::: INFORMATION SHOWN

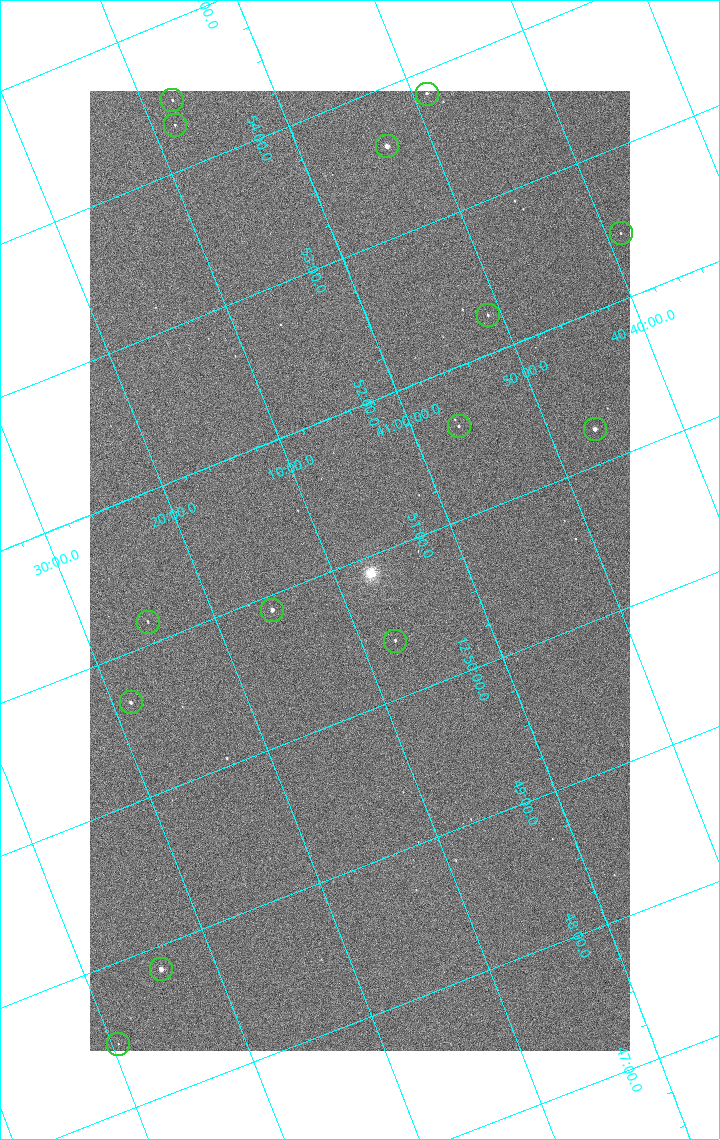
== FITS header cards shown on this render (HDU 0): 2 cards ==
NAXIS1  =                 1080 / length of data axis 1
NAXIS2  =                 1920 / length of data axis 2

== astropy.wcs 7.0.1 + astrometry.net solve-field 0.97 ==
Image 1080 x 1920 px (HDU 0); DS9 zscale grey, zoomed out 1/2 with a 90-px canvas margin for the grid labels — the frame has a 2x2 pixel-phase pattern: the four 2x2 pixel phases sit at different levels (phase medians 1290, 1063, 1031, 1284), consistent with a one-shot-colour (mosaic) sensor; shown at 1/2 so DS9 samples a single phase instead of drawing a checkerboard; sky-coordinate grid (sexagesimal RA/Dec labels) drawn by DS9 from the SOLVED WCS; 14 Tycho-2 reference stars matched to detected sources circled (green)
Header WCS: none
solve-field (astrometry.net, Tycho-2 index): SOLVED blind (the file carries no WCS)
Solved WCS: RA---TAN-SIP/DEC--TAN-SIP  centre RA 12:50:56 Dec +41:08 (192.73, +41.13 deg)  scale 2.37 arcsec/px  FOV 42.7' x 75.9'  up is +112 deg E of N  parity flipped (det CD > 0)
(file carries no celestial WCS; the grid is the blind solution)
Tycho-2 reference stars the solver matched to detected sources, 14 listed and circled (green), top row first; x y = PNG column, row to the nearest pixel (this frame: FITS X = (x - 90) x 2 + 1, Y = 1920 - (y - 91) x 2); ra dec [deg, ICRS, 3 dp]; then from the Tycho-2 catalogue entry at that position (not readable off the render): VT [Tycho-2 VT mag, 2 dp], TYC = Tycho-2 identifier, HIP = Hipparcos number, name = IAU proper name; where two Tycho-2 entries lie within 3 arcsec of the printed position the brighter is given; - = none
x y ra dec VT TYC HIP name
426 94 193.461 +40.816 11.05 3021-1046-1 - -
172 100 193.620 +41.129 11.58 3021-1991-1 62993 -
175 126 193.577 +41.138 11.52 3021-30-1 - -
387 146 193.403 +40.890 8.85 3021-977-1 62911 -
620 234 193.109 +40.648 12.32 3021-1216-1 - -
488 315 193.064 +40.851 11.36 3021-1025-1 - -
458 426 192.903 +40.941 11.82 3021-941-1 - -
594 430 192.810 +40.776 9.69 3021-1108-1 - -
272 610 192.726 +41.259 9.76 3023-213-1 62700 -
148 622 192.787 +41.417 12.26 3023-139-1 - -
395 641 192.596 +41.123 11.21 3021-53-1 - -
130 702 192.667 +41.478 11.08 3023-113-1 - -
161 970 192.211 +41.570 8.76 3023-975-1 62530 -
118 1044 192.116 +41.658 12.38 3023-837-1 - -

::::::

Reproduce all of the lines above character for character, leaving out the pictures.

== FITS header cards shown on this render (HDU 0): 2 cards ==
NAXIS1  =                 1080 / length of data axis 1
NAXIS2  =                 1920 / length of data axis 2

== astropy.wcs 7.0.1 + astrometry.net solve-field 0.97 ==
Image 1080 x 1920 px (HDU 0); DS9 zscale grey, zoomed out 1/2 with a 90-px canvas margin for the grid labels — the frame has a 2x2 pixel-phase pattern: the four 2x2 pixel phases sit at different levels (phase medians 1290, 1063, 1031, 1284), consistent with a one-shot-colour (mosaic) sensor; shown at 1/2 so DS9 samples a single phase instead of drawing a checkerboard; sky-coordinate grid (sexagesimal RA/Dec labels) drawn by DS9 from the SOLVED WCS; 14 Tycho-2 reference stars matched to detected sources circled (green)
Header WCS: none
solve-field (astrometry.net, Tycho-2 index): SOLVED blind (the file carries no WCS)
Solved WCS: RA---TAN-SIP/DEC--TAN-SIP  centre RA 12:50:56 Dec +41:08 (192.73, +41.13 deg)  scale 2.37 arcsec/px  FOV 42.7' x 75.9'  up is +112 deg E of N  parity flipped (det CD > 0)
(file carries no celestial WCS; the grid is the blind solution)
Tycho-2 reference stars the solver matched to detected sources, 14 listed and circled (green), top row first; x y = PNG column, row to the nearest pixel (this frame: FITS X = (x - 90) x 2 + 1, Y = 1920 - (y - 91) x 2); ra dec [deg, ICRS, 3 dp]; then from the Tycho-2 catalogue entry at that position (not readable off the render): VT [Tycho-2 VT mag, 2 dp], TYC = Tycho-2 identifier, HIP = Hipparcos number, name = IAU proper name; where two Tycho-2 entries lie within 3 arcsec of the printed position the brighter is given; - = none
x y ra dec VT TYC HIP name
426 94 193.461 +40.816 11.05 3021-1046-1 - -
172 100 193.620 +41.129 11.58 3021-1991-1 62993 -
175 126 193.577 +41.138 11.52 3021-30-1 - -
387 146 193.403 +40.890 8.85 3021-977-1 62911 -
620 234 193.109 +40.648 12.32 3021-1216-1 - -
488 315 193.064 +40.851 11.36 3021-1025-1 - -
458 426 192.903 +40.941 11.82 3021-941-1 - -
594 430 192.810 +40.776 9.69 3021-1108-1 - -
272 610 192.726 +41.259 9.76 3023-213-1 62700 -
148 622 192.787 +41.417 12.26 3023-139-1 - -
395 641 192.596 +41.123 11.21 3021-53-1 - -
130 702 192.667 +41.478 11.08 3023-113-1 - -
161 970 192.211 +41.570 8.76 3023-975-1 62530 -
118 1044 192.116 +41.658 12.38 3023-837-1 - -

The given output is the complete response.